Rewrite the rows below, replacing every "locality" with "site" and changing nothing else.

## Start

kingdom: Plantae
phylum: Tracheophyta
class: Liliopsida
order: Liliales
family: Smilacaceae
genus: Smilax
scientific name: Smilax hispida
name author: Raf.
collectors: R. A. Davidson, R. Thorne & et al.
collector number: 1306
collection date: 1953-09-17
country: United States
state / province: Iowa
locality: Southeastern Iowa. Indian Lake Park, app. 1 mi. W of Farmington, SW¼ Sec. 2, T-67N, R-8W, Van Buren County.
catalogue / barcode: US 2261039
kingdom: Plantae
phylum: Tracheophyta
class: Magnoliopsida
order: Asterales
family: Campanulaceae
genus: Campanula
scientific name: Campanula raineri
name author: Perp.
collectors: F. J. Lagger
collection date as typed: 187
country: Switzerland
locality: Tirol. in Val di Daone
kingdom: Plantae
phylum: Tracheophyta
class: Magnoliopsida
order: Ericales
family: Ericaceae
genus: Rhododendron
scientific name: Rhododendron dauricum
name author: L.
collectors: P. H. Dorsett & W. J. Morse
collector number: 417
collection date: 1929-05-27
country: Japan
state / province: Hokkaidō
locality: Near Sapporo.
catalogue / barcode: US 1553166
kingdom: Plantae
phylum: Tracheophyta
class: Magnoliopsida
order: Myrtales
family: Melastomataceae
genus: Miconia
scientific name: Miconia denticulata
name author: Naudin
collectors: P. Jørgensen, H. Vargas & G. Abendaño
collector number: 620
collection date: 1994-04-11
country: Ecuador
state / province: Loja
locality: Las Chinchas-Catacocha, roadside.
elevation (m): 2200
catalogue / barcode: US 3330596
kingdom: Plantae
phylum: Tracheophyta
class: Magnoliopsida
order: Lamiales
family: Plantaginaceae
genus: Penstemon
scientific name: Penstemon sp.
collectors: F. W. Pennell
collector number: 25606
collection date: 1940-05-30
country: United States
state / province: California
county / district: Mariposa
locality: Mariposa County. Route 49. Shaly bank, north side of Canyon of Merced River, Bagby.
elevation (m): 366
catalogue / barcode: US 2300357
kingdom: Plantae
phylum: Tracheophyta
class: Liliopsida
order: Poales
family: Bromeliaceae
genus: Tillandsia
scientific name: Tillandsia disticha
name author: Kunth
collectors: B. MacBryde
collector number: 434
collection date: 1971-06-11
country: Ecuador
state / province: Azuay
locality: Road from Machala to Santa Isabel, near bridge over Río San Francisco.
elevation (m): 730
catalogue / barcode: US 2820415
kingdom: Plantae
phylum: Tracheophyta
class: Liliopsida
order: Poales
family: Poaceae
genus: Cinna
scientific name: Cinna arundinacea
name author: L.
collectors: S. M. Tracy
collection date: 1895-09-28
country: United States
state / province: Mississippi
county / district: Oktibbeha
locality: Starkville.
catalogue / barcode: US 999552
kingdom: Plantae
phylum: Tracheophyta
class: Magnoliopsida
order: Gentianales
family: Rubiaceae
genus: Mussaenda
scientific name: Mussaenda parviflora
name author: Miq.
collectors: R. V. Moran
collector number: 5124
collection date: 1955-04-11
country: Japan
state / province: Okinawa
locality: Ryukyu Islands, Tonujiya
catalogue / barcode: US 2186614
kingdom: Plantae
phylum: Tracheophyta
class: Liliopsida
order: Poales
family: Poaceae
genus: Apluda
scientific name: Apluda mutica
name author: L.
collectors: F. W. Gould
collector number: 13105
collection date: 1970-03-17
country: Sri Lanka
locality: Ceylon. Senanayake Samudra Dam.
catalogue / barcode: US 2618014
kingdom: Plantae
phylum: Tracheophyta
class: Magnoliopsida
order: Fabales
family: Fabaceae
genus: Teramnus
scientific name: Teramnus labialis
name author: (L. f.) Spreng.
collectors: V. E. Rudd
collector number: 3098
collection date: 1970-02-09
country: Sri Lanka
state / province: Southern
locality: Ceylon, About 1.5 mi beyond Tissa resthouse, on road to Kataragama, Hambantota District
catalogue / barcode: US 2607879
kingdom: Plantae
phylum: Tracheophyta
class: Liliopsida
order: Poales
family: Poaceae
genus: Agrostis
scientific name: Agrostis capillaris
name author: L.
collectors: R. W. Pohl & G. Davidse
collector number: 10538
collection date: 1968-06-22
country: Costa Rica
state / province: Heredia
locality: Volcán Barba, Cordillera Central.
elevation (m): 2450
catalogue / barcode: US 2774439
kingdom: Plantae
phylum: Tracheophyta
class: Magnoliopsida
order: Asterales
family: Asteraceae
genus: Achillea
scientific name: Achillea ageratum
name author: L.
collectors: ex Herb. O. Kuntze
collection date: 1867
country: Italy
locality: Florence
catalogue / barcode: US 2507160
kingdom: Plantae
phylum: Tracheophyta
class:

## End

:: Finished exercise ::
kingdom: Plantae
phylum: Tracheophyta
class: Liliopsida
order: Liliales
family: Smilacaceae
genus: Smilax
scientific name: Smilax hispida
name author: Raf.
collectors: R. A. Davidson, R. Thorne & et al.
collector number: 1306
collection date: 1953-09-17
country: United States
state / province: Iowa
site: Southeastern Iowa. Indian Lake Park, app. 1 mi. W of Farmington, SW¼ Sec. 2, T-67N, R-8W, Van Buren County.
catalogue / barcode: US 2261039
kingdom: Plantae
phylum: Tracheophyta
class: Magnoliopsida
order: Asterales
family: Campanulaceae
genus: Campanula
scientific name: Campanula raineri
name author: Perp.
collectors: F. J. Lagger
collection date as typed: 187
country: Switzerland
site: Tirol. in Val di Daone
kingdom: Plantae
phylum: Tracheophyta
class: Magnoliopsida
order: Ericales
family: Ericaceae
genus: Rhododendron
scientific name: Rhododendron dauricum
name author: L.
collectors: P. H. Dorsett & W. J. Morse
collector number: 417
collection date: 1929-05-27
country: Japan
state / province: Hokkaidō
site: Near Sapporo.
catalogue / barcode: US 1553166
kingdom: Plantae
phylum: Tracheophyta
class: Magnoliopsida
order: Myrtales
family: Melastomataceae
genus: Miconia
scientific name: Miconia denticulata
name author: Naudin
collectors: P. Jørgensen, H. Vargas & G. Abendaño
collector number: 620
collection date: 1994-04-11
country: Ecuador
state / province: Loja
site: Las Chinchas-Catacocha, roadside.
elevation (m): 2200
catalogue / barcode: US 3330596
kingdom: Plantae
phylum: Tracheophyta
class: Magnoliopsida
order: Lamiales
family: Plantaginaceae
genus: Penstemon
scientific name: Penstemon sp.
collectors: F. W. Pennell
collector number: 25606
collection date: 1940-05-30
country: United States
state / province: California
county / district: Mariposa
site: Mariposa County. Route 49. Shaly bank, north side of Canyon of Merced River, Bagby.
elevation (m): 366
catalogue / barcode: US 2300357
kingdom: Plantae
phylum: Tracheophyta
class: Liliopsida
order: Poales
family: Bromeliaceae
genus: Tillandsia
scientific name: Tillandsia disticha
name author: Kunth
collectors: B. MacBryde
collector number: 434
collection date: 1971-06-11
country: Ecuador
state / province: Azuay
site: Road from Machala to Santa Isabel, near bridge over Río San Francisco.
elevation (m): 730
catalogue / barcode: US 2820415
kingdom: Plantae
phylum: Tracheophyta
class: Liliopsida
order: Poales
family: Poaceae
genus: Cinna
scientific name: Cinna arundinacea
name author: L.
collectors: S. M. Tracy
collection date: 1895-09-28
country: United States
state / province: Mississippi
county / district: Oktibbeha
site: Starkville.
catalogue / barcode: US 999552
kingdom: Plantae
phylum: Tracheophyta
class: Magnoliopsida
order: Gentianales
family: Rubiaceae
genus: Mussaenda
scientific name: Mussaenda parviflora
name author: Miq.
collectors: R. V. Moran
collector number: 5124
collection date: 1955-04-11
country: Japan
state / province: Okinawa
site: Ryukyu Islands, Tonujiya
catalogue / barcode: US 2186614
kingdom: Plantae
phylum: Tracheophyta
class: Liliopsida
order: Poales
family: Poaceae
genus: Apluda
scientific name: Apluda mutica
name author: L.
collectors: F. W. Gould
collector number: 13105
collection date: 1970-03-17
country: Sri Lanka
site: Ceylon. Senanayake Samudra Dam.
catalogue / barcode: US 2618014
kingdom: Plantae
phylum: Tracheophyta
class: Magnoliopsida
order: Fabales
family: Fabaceae
genus: Teramnus
scientific name: Teramnus labialis
name author: (L. f.) Spreng.
collectors: V. E. Rudd
collector number: 3098
collection date: 1970-02-09
country: Sri Lanka
state / province: Southern
site: Ceylon, About 1.5 mi beyond Tissa resthouse, on road to Kataragama, Hambantota District
catalogue / barcode: US 2607879
kingdom: Plantae
phylum: Tracheophyta
class: Liliopsida
order: Poales
family: Poaceae
genus: Agrostis
scientific name: Agrostis capillaris
name author: L.
collectors: R. W. Pohl & G. Davidse
collector number: 10538
collection date: 1968-06-22
country: Costa Rica
state / province: Heredia
site: Volcán Barba, Cordillera Central.
elevation (m): 2450
catalogue / barcode: US 2774439
kingdom: Plantae
phylum: Tracheophyta
class: Magnoliopsida
order: Asterales
family: Asteraceae
genus: Achillea
scientific name: Achillea ageratum
name author: L.
collectors: ex Herb. O. Kuntze
collection date: 1867
country: Italy
site: Florence
catalogue / barcode: US 2507160
kingdom: Plantae
phylum: Tracheophyta
class:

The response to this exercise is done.